45 «Avec pour double objectif de préserver la
diversité biologique et de valoriser les territoires, l'Europe s'est
lancée, depuis 1992, dans la réalisation d'un ambitieux
réseau de sites écologiques appelé Natura 2000. Le
maillages des sites s'étend sur toute l'Europe de façon à
rendre cohérente cette initiative de préservation des
espèces et des habitats naturels. » Citation extraite du site
internet: natura2000.fr
l'homme il a passé son temps à combattre la
nature et il va continuer [...] on a dompté la nature disons, ou qu'on
exploite la nature , naturellement.... c'est sûr que va falloir
s'arrêter ou que faut le faire autrement, mais le principe je condamne
pas le principe moi, que l'humain exploite la nature, c'est normal c'est son
karma, s'il l'avait pas fait il serait mort....alors euh ces espèces
d'idée là de nature, c'est une religion quoi maintenant ! C'est
insupportable donc c'est pour ça que j'suis allée aux anti-ours,
parce que les pro-ours c'est des religieux, c'est des ayathollas »
(Bernadette)
Aussi, ils sont renvoyés au domaine du rêve,
de l'imaginaire, de l'utopie et même du religieux. De plus, ces personnes
ne connaitraient pas le terrain, et auraient une vision
déconnectée de la réalité. Même si certains
disent comprendre que l'on puisse avoir une telle vision de la situation quand
on habite en ville. En opposition à cela, eux se réclament comme
étant des gens de terrain, au plus près de la
réalité, et ayant une connaissance concrète des
territoires de montagne. Ce qui leur donnerait une plus grande
légitimité pour juger de la façon dont le territoire doit
être géré.
On chercherait donc à recréer
artificiellement une zone sauvage, où les activités humaines
agricoles seraient tolérées ou apparaîtraient comme
élément folklorique d'un parc. « On veut pas être
parqués...parqués là dans un coin et...ça c'est un
éleveur et y'en a un autre à 80 ou 60 km plus loin... »
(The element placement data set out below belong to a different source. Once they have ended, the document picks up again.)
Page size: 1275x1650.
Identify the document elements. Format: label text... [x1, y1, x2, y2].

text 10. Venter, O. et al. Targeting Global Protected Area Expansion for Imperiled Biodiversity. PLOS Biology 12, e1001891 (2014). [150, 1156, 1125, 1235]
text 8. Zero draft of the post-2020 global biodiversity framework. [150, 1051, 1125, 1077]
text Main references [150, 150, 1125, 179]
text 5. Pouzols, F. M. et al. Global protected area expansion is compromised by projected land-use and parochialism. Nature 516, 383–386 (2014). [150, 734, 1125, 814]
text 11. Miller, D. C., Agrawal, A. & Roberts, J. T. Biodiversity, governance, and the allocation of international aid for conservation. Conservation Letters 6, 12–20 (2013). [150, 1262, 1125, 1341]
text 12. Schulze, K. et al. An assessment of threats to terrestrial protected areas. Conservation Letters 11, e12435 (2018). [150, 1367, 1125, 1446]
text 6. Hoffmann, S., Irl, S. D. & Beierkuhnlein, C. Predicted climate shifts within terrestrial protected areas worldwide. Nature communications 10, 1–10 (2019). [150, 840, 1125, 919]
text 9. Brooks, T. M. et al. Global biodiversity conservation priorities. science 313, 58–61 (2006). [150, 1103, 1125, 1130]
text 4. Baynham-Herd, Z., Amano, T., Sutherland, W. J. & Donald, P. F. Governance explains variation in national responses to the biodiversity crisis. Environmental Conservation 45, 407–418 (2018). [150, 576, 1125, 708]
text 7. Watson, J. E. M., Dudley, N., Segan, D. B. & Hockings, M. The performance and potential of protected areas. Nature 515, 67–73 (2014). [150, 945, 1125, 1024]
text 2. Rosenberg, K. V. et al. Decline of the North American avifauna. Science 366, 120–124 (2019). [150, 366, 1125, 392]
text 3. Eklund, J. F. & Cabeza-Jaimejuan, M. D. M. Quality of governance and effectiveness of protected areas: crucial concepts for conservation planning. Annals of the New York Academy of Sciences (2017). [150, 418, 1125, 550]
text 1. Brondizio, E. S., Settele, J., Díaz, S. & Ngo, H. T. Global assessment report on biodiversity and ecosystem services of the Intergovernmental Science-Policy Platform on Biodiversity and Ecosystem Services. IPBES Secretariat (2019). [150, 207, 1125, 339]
(Jean). Il me semble que c'est pour cette raison qu'ils disent ne pas vouloir
être « parqués », considérés comme les
« indiens des Pyrénées », et qu'ils parlent de «
réserve de paysans », en référence aux
réserves d'indiens qui existent aux États-Unis. Ils pensent que
certains cherchent, tout comme pour les ours, à les ''
muséifier''. Ils pensent que si les ours sont objets de toutes les
attentions et érigés en priorité écologique, c'est
parce qu'ils symbolisent un ordre naturel restauré. Mais, ils contestent
le caractère écologique prioritaire donné à la
restauration d'une population d'ours. Cette idée irait dans le sens
d'une volonté de restauration d'un équilibre naturel perdu,
qu'ils considèrent comme utopique, puisque pour eux, la nature est
depuis bien longtemps humanisée.
C'est toujours dans cet ordre des choses que Nicolas fait
une distinction entre nature et environnement. Pour lui, la nature au sens de:
« endroits sur terre où l'homme n'a jamais influencé la
nature » n'existe plus. Il estime que même dans les zones
considérées comme les plus sauvages sur terre, comme l'Amazonie
ou les Pôles nord et sud, « l'homme a modifié de
manière plus ou moins durable son environnement », notamment, selon
lui, en modifiant le climat. Et la nature serait devenue l'environnement, au
sens de « milieu dans lequel vit l'homme ».